Islamic sciences that were developed – remember they were developed by human beings not revealed by God – were quite advanced for their time and help vitalize the Islamic world and make it a dominant and thriving civilization. However they have enjoyed little development in over a thousand years. In Islamic Madrassahs syllabi have not been revised in over 200 years! All good social scientists revise their curriculum every time they teach their courses. While Islamic sciences have languished, social sciences have advanced. While the former remains a dead tradition the latter is alive and growing.

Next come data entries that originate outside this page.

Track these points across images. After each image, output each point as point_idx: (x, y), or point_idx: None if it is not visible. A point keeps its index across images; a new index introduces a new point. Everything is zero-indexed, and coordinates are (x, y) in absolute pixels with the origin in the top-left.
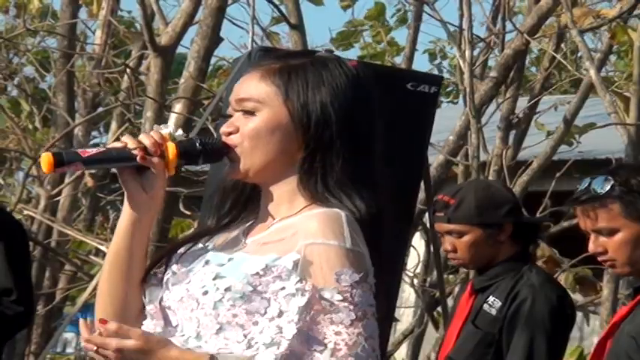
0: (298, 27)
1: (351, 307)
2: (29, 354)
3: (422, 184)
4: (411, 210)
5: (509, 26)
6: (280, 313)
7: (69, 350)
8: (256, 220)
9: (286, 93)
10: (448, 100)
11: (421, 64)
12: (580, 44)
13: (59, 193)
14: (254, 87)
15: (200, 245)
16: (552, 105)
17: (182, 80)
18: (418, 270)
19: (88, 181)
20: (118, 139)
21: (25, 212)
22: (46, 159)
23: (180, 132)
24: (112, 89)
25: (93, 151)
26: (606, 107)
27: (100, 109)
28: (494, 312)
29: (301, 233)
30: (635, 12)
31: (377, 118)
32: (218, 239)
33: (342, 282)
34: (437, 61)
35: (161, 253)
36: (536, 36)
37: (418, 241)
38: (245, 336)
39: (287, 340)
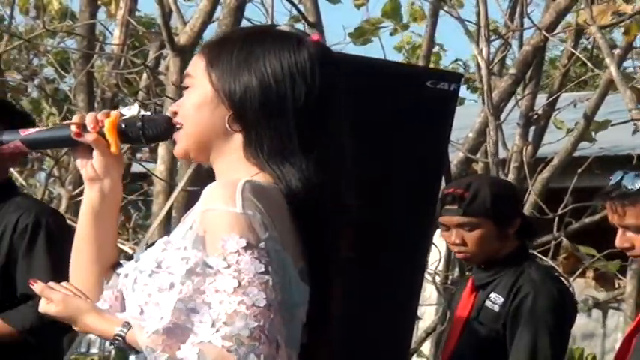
0: (316, 25)
1: (235, 273)
2: None
3: (443, 182)
4: (432, 208)
5: (527, 23)
6: (172, 285)
7: (93, 350)
8: None
9: (211, 66)
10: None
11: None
12: (599, 41)
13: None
14: (193, 62)
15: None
16: (572, 102)
17: None
18: (440, 267)
19: None
20: None
21: None
22: None
23: (146, 113)
24: (132, 89)
25: (33, 130)
26: (626, 103)
27: None
28: (497, 308)
29: (200, 202)
30: None
31: (318, 97)
32: None
33: (227, 248)
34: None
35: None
36: (554, 32)
37: (438, 239)
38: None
39: (169, 310)
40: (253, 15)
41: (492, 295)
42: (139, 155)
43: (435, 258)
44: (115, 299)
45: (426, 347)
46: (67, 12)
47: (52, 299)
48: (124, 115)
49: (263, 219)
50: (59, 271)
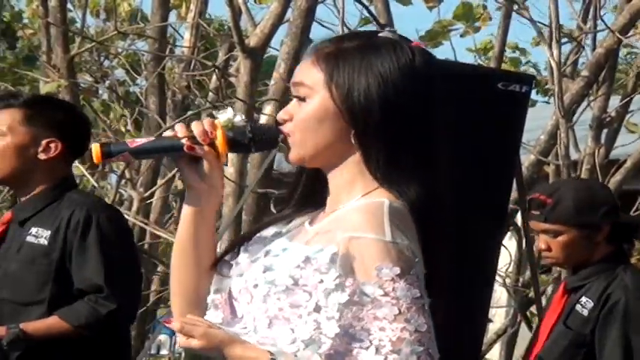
0: (387, 27)
1: (394, 301)
2: None
3: (514, 184)
4: (504, 210)
5: (600, 25)
6: (318, 308)
7: (163, 352)
8: (324, 207)
9: (331, 79)
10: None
11: None
12: None
13: (152, 196)
14: (306, 72)
15: (271, 232)
16: None
17: (272, 82)
18: (510, 270)
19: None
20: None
21: None
22: (94, 150)
23: (239, 117)
24: (203, 92)
25: (142, 141)
26: None
27: (190, 112)
28: (586, 312)
29: (343, 225)
30: None
31: (433, 107)
32: (291, 227)
33: (383, 276)
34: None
35: (234, 242)
36: (628, 34)
37: (508, 241)
38: (292, 330)
39: (329, 338)
40: (324, 16)
41: (583, 299)
42: None
43: (506, 260)
44: (224, 303)
45: (496, 350)
46: (137, 14)
47: (193, 335)
48: (217, 119)
49: (410, 244)
50: (111, 266)
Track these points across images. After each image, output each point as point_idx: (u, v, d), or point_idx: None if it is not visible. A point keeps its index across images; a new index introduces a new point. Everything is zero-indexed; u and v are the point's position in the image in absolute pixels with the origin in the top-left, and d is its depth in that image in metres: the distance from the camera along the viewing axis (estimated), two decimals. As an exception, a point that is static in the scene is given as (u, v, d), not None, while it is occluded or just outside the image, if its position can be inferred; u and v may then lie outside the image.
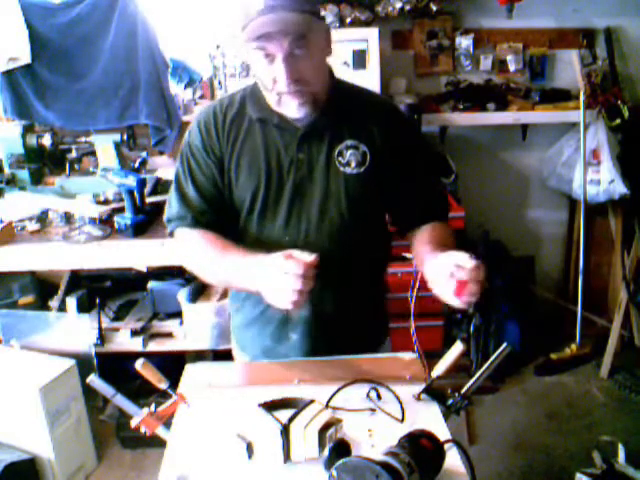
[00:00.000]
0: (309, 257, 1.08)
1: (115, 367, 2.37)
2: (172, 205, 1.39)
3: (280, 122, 1.30)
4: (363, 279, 1.44)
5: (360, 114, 1.35)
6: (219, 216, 1.37)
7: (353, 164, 1.32)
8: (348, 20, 2.89)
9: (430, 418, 1.13)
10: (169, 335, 2.67)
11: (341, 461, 0.90)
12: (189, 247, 1.38)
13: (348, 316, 1.40)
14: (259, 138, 1.33)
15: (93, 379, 1.15)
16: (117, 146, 2.74)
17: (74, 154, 2.85)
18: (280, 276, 1.07)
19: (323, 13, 2.85)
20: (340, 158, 1.32)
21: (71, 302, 2.74)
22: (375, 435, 1.09)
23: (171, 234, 1.42)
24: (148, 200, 2.54)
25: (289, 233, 1.33)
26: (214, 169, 1.35)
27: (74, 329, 2.53)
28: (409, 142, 1.39)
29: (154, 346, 2.64)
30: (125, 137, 2.80)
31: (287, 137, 1.32)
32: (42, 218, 2.56)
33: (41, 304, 2.80)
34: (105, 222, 2.51)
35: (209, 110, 1.38)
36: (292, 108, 1.26)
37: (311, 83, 1.24)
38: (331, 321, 1.35)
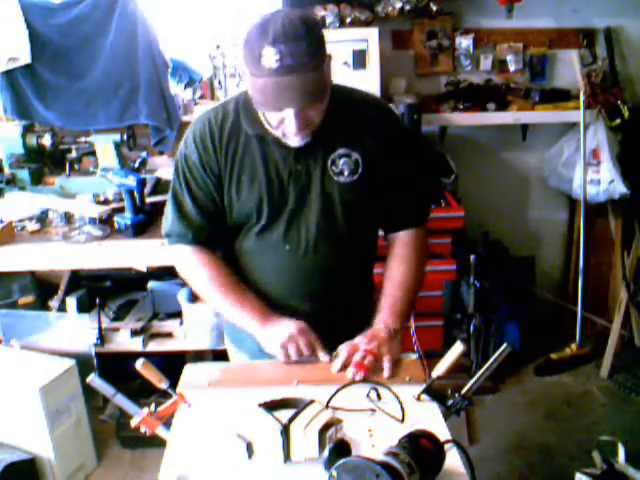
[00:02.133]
0: (317, 342, 1.31)
1: (115, 367, 2.37)
2: (171, 220, 1.40)
3: (276, 138, 1.30)
4: (355, 278, 1.47)
5: (353, 121, 1.35)
6: (217, 231, 1.40)
7: (346, 173, 1.33)
8: (348, 20, 2.88)
9: (430, 418, 1.13)
10: (169, 335, 2.68)
11: (341, 461, 0.90)
12: (191, 270, 1.41)
13: (340, 315, 1.42)
14: (257, 152, 1.33)
15: (93, 379, 1.15)
16: (117, 146, 2.74)
17: (74, 154, 2.85)
18: (290, 343, 1.28)
19: (323, 13, 2.84)
20: (333, 167, 1.33)
21: (71, 302, 2.74)
22: (375, 435, 1.09)
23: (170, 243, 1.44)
24: (148, 200, 2.54)
25: (289, 242, 1.35)
26: (211, 185, 1.36)
27: (74, 329, 2.52)
28: (400, 147, 1.40)
29: (154, 346, 2.65)
30: (125, 137, 2.79)
31: (284, 150, 1.32)
32: (42, 218, 2.55)
33: (41, 304, 2.79)
34: (105, 222, 2.51)
35: (204, 123, 1.35)
36: (294, 141, 1.27)
37: (317, 122, 1.25)
38: (323, 321, 1.36)
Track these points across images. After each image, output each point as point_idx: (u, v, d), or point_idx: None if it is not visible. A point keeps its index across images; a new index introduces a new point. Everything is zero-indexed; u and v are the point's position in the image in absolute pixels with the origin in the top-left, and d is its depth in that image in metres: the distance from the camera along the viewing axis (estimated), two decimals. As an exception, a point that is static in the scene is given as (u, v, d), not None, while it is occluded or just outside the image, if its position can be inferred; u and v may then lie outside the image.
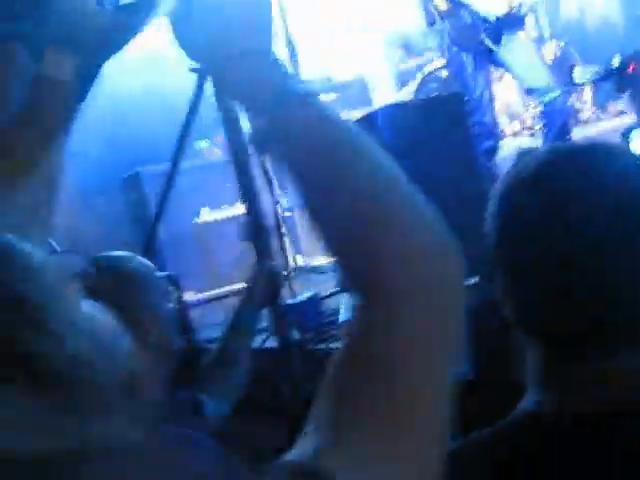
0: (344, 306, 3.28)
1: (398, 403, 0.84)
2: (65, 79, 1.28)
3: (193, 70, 1.14)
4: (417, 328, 0.86)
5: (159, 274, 1.70)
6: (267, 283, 2.40)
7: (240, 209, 4.59)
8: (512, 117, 6.24)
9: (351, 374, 0.85)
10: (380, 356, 0.85)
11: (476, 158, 3.66)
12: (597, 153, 1.15)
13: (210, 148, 5.94)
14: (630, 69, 2.77)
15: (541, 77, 4.82)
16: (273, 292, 2.53)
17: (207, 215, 5.37)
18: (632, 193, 1.11)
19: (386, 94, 6.41)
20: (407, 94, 6.29)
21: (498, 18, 4.81)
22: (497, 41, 4.85)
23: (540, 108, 5.00)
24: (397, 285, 0.87)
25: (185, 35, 0.98)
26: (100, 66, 1.31)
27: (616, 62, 2.84)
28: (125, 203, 5.47)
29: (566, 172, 1.12)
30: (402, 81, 6.62)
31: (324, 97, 6.04)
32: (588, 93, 6.59)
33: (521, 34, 5.00)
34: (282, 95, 0.93)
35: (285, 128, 0.93)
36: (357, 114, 6.22)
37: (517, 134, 6.16)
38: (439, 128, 3.29)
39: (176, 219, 4.82)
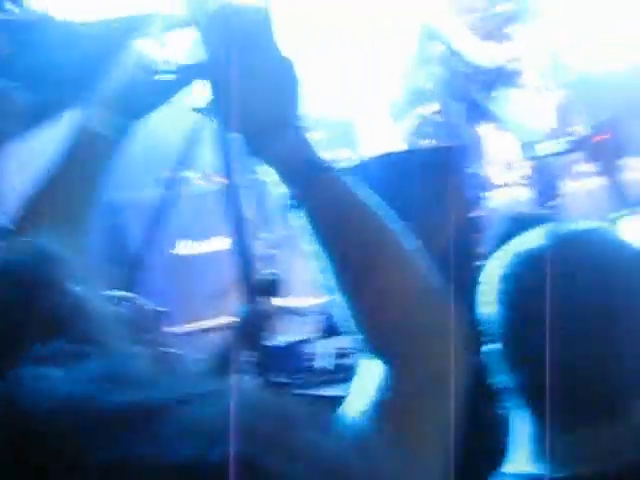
0: (321, 352, 3.27)
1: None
2: (107, 134, 1.43)
3: (196, 110, 1.21)
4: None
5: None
6: (251, 325, 2.34)
7: (222, 243, 4.50)
8: (504, 167, 6.21)
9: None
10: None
11: (467, 210, 3.62)
12: (593, 242, 1.26)
13: (194, 178, 5.86)
14: (597, 140, 2.72)
15: (535, 131, 4.80)
16: (256, 334, 2.47)
17: (186, 248, 5.27)
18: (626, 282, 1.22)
19: (379, 133, 6.36)
20: (400, 136, 6.24)
21: (494, 69, 4.79)
22: (491, 92, 4.83)
23: (532, 162, 4.98)
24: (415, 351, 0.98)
25: (222, 106, 1.09)
26: (134, 124, 1.47)
27: (582, 133, 2.80)
28: (102, 232, 5.37)
29: (572, 263, 1.23)
30: (395, 116, 6.56)
31: (312, 135, 6.01)
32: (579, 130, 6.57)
33: (519, 85, 5.00)
34: (314, 164, 1.06)
35: (319, 194, 1.05)
36: (347, 154, 6.22)
37: (509, 185, 6.12)
38: (431, 181, 3.27)
39: (154, 250, 4.72)
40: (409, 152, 4.68)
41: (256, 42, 1.08)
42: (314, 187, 1.06)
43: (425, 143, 5.75)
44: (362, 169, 3.40)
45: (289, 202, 1.07)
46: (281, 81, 1.09)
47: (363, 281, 1.02)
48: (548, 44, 5.13)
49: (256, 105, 1.07)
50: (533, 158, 4.82)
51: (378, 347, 0.99)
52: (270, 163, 1.10)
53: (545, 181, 4.78)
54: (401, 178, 3.25)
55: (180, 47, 1.36)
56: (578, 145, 2.72)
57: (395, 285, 1.01)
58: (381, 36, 6.12)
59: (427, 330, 0.98)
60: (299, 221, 1.08)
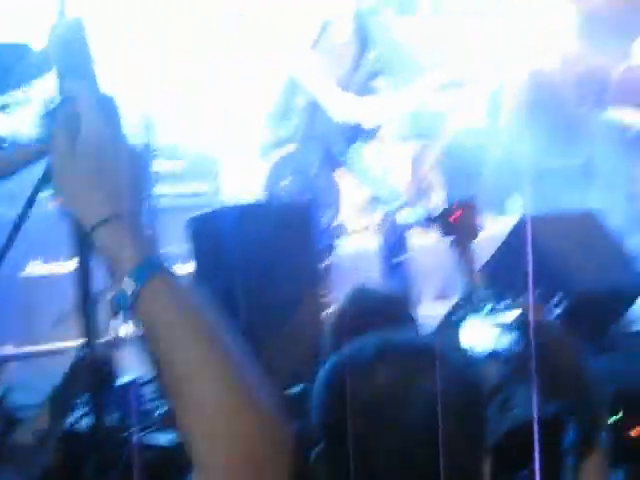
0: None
1: None
2: None
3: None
4: None
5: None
6: (93, 365, 2.32)
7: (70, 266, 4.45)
8: (357, 215, 6.35)
9: None
10: None
11: (316, 260, 3.70)
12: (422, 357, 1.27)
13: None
14: (453, 218, 2.85)
15: (390, 187, 4.98)
16: (99, 375, 2.45)
17: (35, 268, 5.17)
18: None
19: (238, 171, 6.41)
20: (258, 179, 6.32)
21: (352, 125, 4.93)
22: (348, 146, 4.97)
23: (384, 217, 5.13)
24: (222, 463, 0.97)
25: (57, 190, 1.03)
26: None
27: (440, 207, 2.93)
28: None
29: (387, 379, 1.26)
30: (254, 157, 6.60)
31: (171, 165, 6.02)
32: (436, 198, 6.80)
33: (379, 140, 5.17)
34: (144, 266, 0.99)
35: (146, 307, 0.98)
36: (204, 187, 6.24)
37: (359, 232, 6.27)
38: (283, 232, 3.31)
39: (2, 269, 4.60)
40: (264, 205, 4.74)
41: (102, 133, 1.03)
42: (143, 291, 0.99)
43: (282, 187, 5.86)
44: (216, 218, 3.42)
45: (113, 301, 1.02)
46: (120, 172, 1.03)
47: (178, 391, 0.98)
48: (411, 101, 5.31)
49: (86, 195, 1.02)
50: (386, 214, 5.01)
51: (187, 451, 0.98)
52: (100, 255, 1.04)
53: (394, 237, 4.95)
54: (256, 230, 3.27)
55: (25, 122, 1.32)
56: (434, 217, 2.84)
57: (208, 400, 0.97)
58: (249, 78, 6.22)
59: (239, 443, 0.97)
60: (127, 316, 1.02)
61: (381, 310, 2.23)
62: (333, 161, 5.00)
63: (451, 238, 2.87)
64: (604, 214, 4.50)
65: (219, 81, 6.34)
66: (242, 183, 6.09)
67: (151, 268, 1.00)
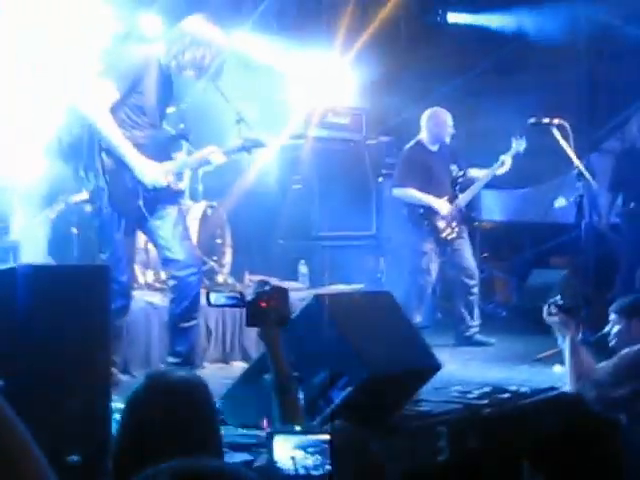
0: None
1: None
2: None
3: None
4: None
5: None
6: None
7: None
8: (148, 267, 6.22)
9: None
10: None
11: (107, 322, 3.55)
12: None
13: None
14: (262, 304, 2.81)
15: (184, 252, 4.92)
16: None
17: None
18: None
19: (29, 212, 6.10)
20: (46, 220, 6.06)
21: (157, 188, 4.82)
22: (153, 211, 4.86)
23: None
24: None
25: None
26: None
27: (247, 294, 2.89)
28: None
29: None
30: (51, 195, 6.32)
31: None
32: (228, 257, 6.78)
33: (181, 204, 5.13)
34: None
35: None
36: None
37: (150, 287, 6.14)
38: (75, 294, 3.20)
39: None
40: (56, 268, 4.51)
41: None
42: None
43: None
44: (9, 274, 3.22)
45: None
46: None
47: None
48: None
49: None
50: (176, 277, 4.98)
51: None
52: None
53: (184, 298, 4.90)
54: (44, 290, 3.15)
55: None
56: (245, 302, 2.78)
57: None
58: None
59: None
60: None
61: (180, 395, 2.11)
62: (136, 221, 4.88)
63: (260, 323, 2.80)
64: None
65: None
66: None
67: None
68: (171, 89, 5.06)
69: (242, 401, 3.92)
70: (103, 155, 4.73)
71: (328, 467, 2.17)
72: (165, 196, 4.92)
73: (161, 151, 4.89)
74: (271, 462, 2.21)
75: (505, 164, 7.04)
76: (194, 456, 1.36)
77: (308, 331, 3.86)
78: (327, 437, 2.19)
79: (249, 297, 2.80)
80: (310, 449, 2.19)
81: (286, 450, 2.20)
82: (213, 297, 2.95)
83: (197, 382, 2.16)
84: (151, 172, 4.79)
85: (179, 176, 5.07)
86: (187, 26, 4.85)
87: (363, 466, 2.11)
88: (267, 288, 2.80)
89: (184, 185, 5.16)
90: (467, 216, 7.24)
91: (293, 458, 2.19)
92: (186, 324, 4.95)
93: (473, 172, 7.23)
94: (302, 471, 2.18)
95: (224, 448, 2.24)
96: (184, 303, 4.92)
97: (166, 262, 5.05)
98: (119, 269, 4.79)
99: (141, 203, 4.77)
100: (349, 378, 3.74)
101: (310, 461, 2.18)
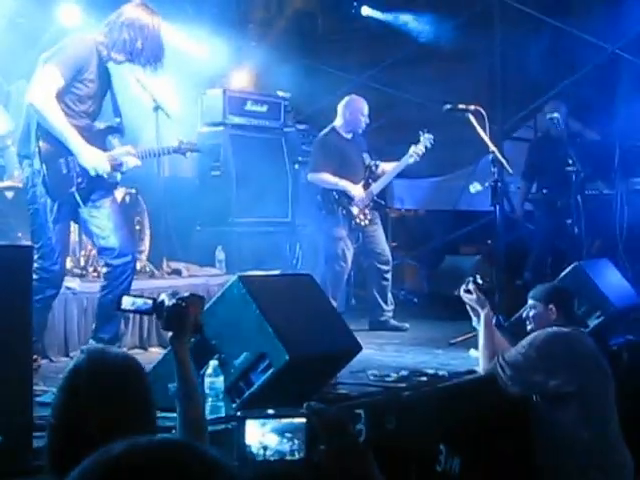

Social sciences have also added Islamic studies to their realm and have developed a more nuanced, more sophisticated and even empowering vision of Islam by critiquing and building upon traditional Islamic sciences. Today it is easy to find Muslim social and humanities scholars who are also trained in traditions methods, who now empowered by new epistemologies and are doing wonderful research that if the Ummah were to embrace would resuscitate the community.
Today the knowledge to revive and develop the Islamic Ummah is available. It is time the community recognizes that the for centuries we have failed to become leaders of humanity and fulfill our mandate as Allah’s vicegerents on earth (Quran 2:30) is because we have surrendered our vision, our faith and our reason to deadwood. Power is a function of knowledge.
Say: Are those equal, those who know and those who do not know? [Quran 39:9]
The Ummah is powerless because those who they consider as knowledgeable have failed for over 500 years to provide us with an empowering vision.
American Muslims now live in times where the basic objectives and even values of the community are questioned. It is time American Muslim social scientists stepped up to the plate and addressed some of these issues. The community needs new vision and new direction. In academic journals and conferences Muslim social scientists have provided sophisticated analysis of our condition and also enlightening pathways for a better and more secure future for all. It is now up to the community leaders to connect the output of these scholars with the direction of the community.
Scholars by nature are isolationists. They need seclusion to think, research and write. It is not fair to expect them to come forward, some do like yours truly, but the community must also seek them and seek their guidance.
The future belongs to those who have thought the deepest about it.